The Rise of Remote Work: Evidence on Productivity and Preferences From Firm and Worker Surveys

The Rise of Remote Work: Evidence on Productivity and Preferences From Firm and Worker Surveys

Summary

This paper, by Bartik, Cullen, Glaeser, Luca and Stanton and published in the Journal of Economics & Management Strategy, uses surveys of small business owners and employees to track how remote work changed after COVID-19. The authors report three headline findings: (1) remote work was rapidly and widely adopted in jobs identified as teleworkable; (2) employers’ views on productivity shifted from an early negative assessment to a median positive impact by 2021; and (3) worker preferences are mixed — while 21% would accept a pay cut greater than 10% to keep working from home, the median worker in a teleworkable job would not trade pay for continued remote work.

Key Points

  1. Adoption: Remote working rose abruptly in roles classified as teleworkable (per the Dingel & Neiman task-based measure) and produced a persistent shift in work arrangements with firms and workers expecting continuation.
  2. Productivity views changed over time: around 70% of small business owners reported productivity declines early in 2020, but by 2021 the median owner reported a positive productivity effect from remote work.
  3. Worker willingness-to-pay: 21% of workers would accept >10% lower pay to keep WFH, yet the median teleworkable worker places no monetary value on the option (i.e. would not trade pay for remote work).
  4. Mechanisms: The persistence of remote work appears tied to perceived productivity gains among firms and sufficiently strong preferences among a substantial minority of workers.
  5. Data & methods: Evidence comes from firm- and worker-level surveys, linked to task-based teleworkability metrics and contextualised within the broader literature on remote work and labour markets.

Context and relevance

This study sits squarely within ongoing debates about hybrid working, office demand, wage dynamics and urban economics.
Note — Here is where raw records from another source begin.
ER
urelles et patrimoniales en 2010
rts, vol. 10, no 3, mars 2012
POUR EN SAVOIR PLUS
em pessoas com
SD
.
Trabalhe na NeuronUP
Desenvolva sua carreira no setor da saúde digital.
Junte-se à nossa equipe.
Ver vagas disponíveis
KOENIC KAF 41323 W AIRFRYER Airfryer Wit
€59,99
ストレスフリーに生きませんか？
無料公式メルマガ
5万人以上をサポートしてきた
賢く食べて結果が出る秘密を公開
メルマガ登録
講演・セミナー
Its findings matter for HR strategy, organisational design and policy: if firms increasingly see productivity as neutral or positive and a meaningful share of staff value remote options, employers face trade-offs over real estate, compensation and talent retention. The results also tie into research showing remote work can dampen wage-growth pressures and reshape where people choose to live and work.

Why should I read this

Quick and honest: if you want the no-nonsense take — this paper explains why remote work didn’t just vanish after the pandemic. It shows bosses’ views warmed up, a decent slice of staff would give up pay to keep WFH, and together those forces help explain why hybrid/remote arrangements stuck around. Good short read if you’re making decisions about workplace policy, pay or property.

Author’s take

Punchy: this isn’t just another survey — it links firm expectations, worker preferences and task-based teleworkability to explain persistence. If you influence hiring, pay or workspace strategy, the finding that median employer perceptions turned positive by 2021 is the headline you need to pay attention to.